Founded in 1879 as the Shanghai Public Band, the Shanghai Symphony Orchestra has operated under a number of different names as well as under conductors from around Europe.
Today, it stands as Asia’s oldest orchestra and has recently moved into a new Concert Hall, designed by Japanese architect Arata Isozaki, along with four Rupert Neve Designs 5088 analogue mixing consoles.
The recording studios and postproduction rooms were designed by SIWEI Music Engineering Design Group.
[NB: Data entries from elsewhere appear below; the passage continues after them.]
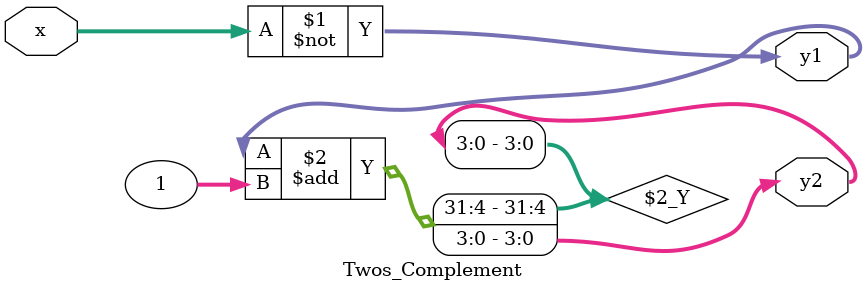
<source format=v>
`timescale 1ns / 1ps

module Twos_Complement(x,y1,y2);
    input [3:0] x;
    output [3:0] y1,y2;
    assign y1=~x;
    assign y2=y1+1;
endmodule

</source>
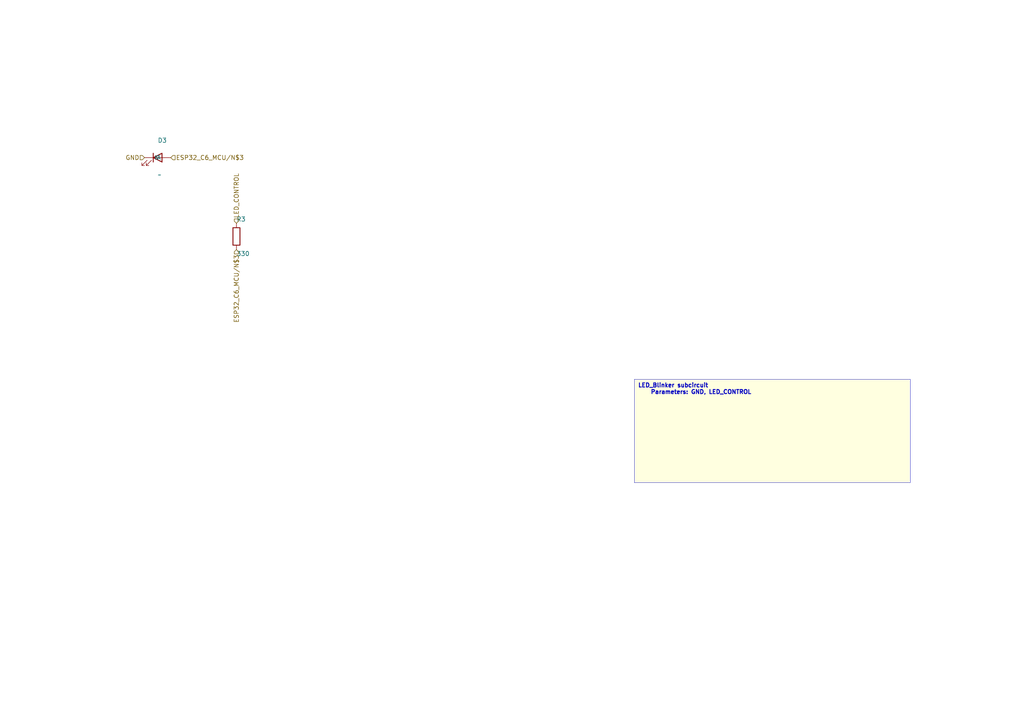
<source format=kicad_sch>
(kicad_sch
	(version 20250114)
	(generator "circuit_synth")
	(generator_version "9.0")
	(uuid 1f933b01-67d9-4352-a58d-3f10f7e6ea20)
	(paper "A4")
	
	(title_block
		(title LED_Blinker)
		(date 2025-08-06)
		(company Circuit-Synth)
	)
	(symbol
		(lib_id "Device:LED")
		(at 45.72 45.72 0)
		(unit 1)
		(exclude_from_sim no)
		(in_bom yes)
		(on_board yes)
		(dnp no)
		(fields_autoplaced yes)
		(uuid 7dad9470-812e-4d21-ae35-886b7e6311c4)
		(property "Reference" "D3"
			(at 45.72 40.72 0)
			(effects
				(font
					(size 1.27 1.27)
				)
				(justify left)
			)
		)
		(property "Value" "~"
			(at 45.72 50.72 0)
			(effects
				(font
					(size 1.27 1.27)
				)
				(justify left)
			)
		)
		(property "Footprint" "LED_SMD:LED_0805_2012Metric"
			(at 45.72 55.72 0)
			(effects
				(font
					(size 1.27 1.27)
				)
				(hide yes)
			)
		)
		(instances
			(project "ESP32_C6_Dev_Board_generated"
				(path "/19d99736-1d28-4af6-b4ac-6aa629ea6cbb/9d15f2c4-9ae3-4ba8-b742-001848d28acc/c32abc71-c02e-4caa-ba95-88817e399cf0"
					(reference "D3")
					(unit 1)
				)
			)
		)
	)
	(symbol
		(lib_id "Device:R")
		(at 68.58 68.58 0)
		(unit 1)
		(exclude_from_sim no)
		(in_bom yes)
		(on_board yes)
		(dnp no)
		(fields_autoplaced yes)
		(uuid fff943a5-4f05-4732-8200-c89c4f446458)
		(property "Reference" "R3"
			(at 68.58 63.58 0)
			(effects
				(font
					(size 1.27 1.27)
				)
				(justify left)
			)
		)
		(property "Value" "330"
			(at 68.58 73.58 0)
			(effects
				(font
					(size 1.27 1.27)
				)
				(justify left)
			)
		)
		(property "Footprint" "Resistor_SMD:R_0805_2012Metric"
			(at 68.58 78.58 0)
			(effects
				(font
					(size 1.27 1.27)
				)
				(hide yes)
			)
		)
		(instances
			(project "ESP32_C6_Dev_Board_generated"
				(path "/19d99736-1d28-4af6-b4ac-6aa629ea6cbb/9d15f2c4-9ae3-4ba8-b742-001848d28acc/c32abc71-c02e-4caa-ba95-88817e399cf0"
					(reference "R3")
					(unit 1)
				)
			)
		)
	)
	(hierarchical_label
		GND
		(shape input)
		(at 41.91 45.72 180)
		(effects
			(font
				(size 1.27 1.27)
			)
			(justify right)
		)
		(uuid 80a44709-6a97-416d-8467-0919fb592751)
	)
	(hierarchical_label
		"ESP32_C6_MCU/N$3"
		(shape input)
		(at 49.53 45.72 0)
		(effects
			(font
				(size 1.27 1.27)
			)
			(justify left)
		)
		(uuid 4d04af7f-e140-408e-9849-45e6e177fe4d)
	)
	(hierarchical_label
		"ESP32_C6_MCU/N$3"
		(shape input)
		(at 68.58 72.39 270)
		(effects
			(font
				(size 1.27 1.27)
			)
			(justify right)
		)
		(uuid 4138164f-be93-40ce-8bd6-868fc0d44696)
	)
	(hierarchical_label
		LED_CONTROL
		(shape input)
		(at 68.58 64.77 90)
		(effects
			(font
				(size 1.27 1.27)
			)
			(justify left)
		)
		(uuid 03068ff5-6f52-4fa6-97ac-28e9ef9530fc)
	)
	(text_box
		"LED_Blinker subcircuit\n    Parameters: GND, LED_CONTROL"
		(exclude_from_sim yes)
		(at 184.0 110.0 0)
		(size 80.0 30.0)
		(margins
			1.0
			1.0
			1.0
			1.0
		)
		(stroke
			(width 0.1)
			(type solid)
		)
		(fill
			(type color)
			(color
				255
				255
				224
				1
			)
		)
		(effects
			(font
				(size 1.2 1.2)
				(thickness 0.254)
			)
			(justify left top)
		)
		(uuid edd45459-e1fc-4d52-8beb-828f326e158d)
	)
	(sheet_instances
		(path "/19d99736-1d28-4af6-b4ac-6aa629ea6cbb/9d15f2c4-9ae3-4ba8-b742-001848d28acc/c32abc71-c02e-4caa-ba95-88817e399cf0"
			(page "1")
		)
	)
	(embedded_fonts no)
)
</source>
The concert hall’s design was approved by renowned acoustic designer Yasuhisa Toyota, known for the Walt Disney Concert Hall in Los Angeles. ‘We were not constructing a common building, but making a great musical instrument,’ he says. ‘Every seat is a golden seat.’
Just as no expense was spared in the building’s construction, the equipment to be used for the performances and recording is world-class. The first of the four Rupert Neve Designs 5088 mixers is a 16-channel desk loaded with Portico 5032 mic preamplifier/EQs and 5015 mic preamplifier/compressors assigned to 1,200-seat main concert hall. The studio adjacent to the 400-seat chamber hall houses a second 16-channel 5088, and two additional mix rooms contain 16-channel and 48-channel 5088s for postproduction and proprietary Iosono 3D holographic surround mixing. The main recording system is a Pro Tools HDX set-up with Apogee Symphone converters. Each of the studios also use Rupert Neve Designs’ Portico II Master Buss Processors for compression and equalisation.
The studios and performance halls are stocked with microphones from sE Electronics, Neumann, DPA Microphones and Schoeps. There is also outboard equipment from Iosono 3D, Drawmer, TC Electronic and others, with ATC GL68HR monitoring.
‘We are so happy – the sound is gorgeous,’ reports the SSO’s Director, Long Yu.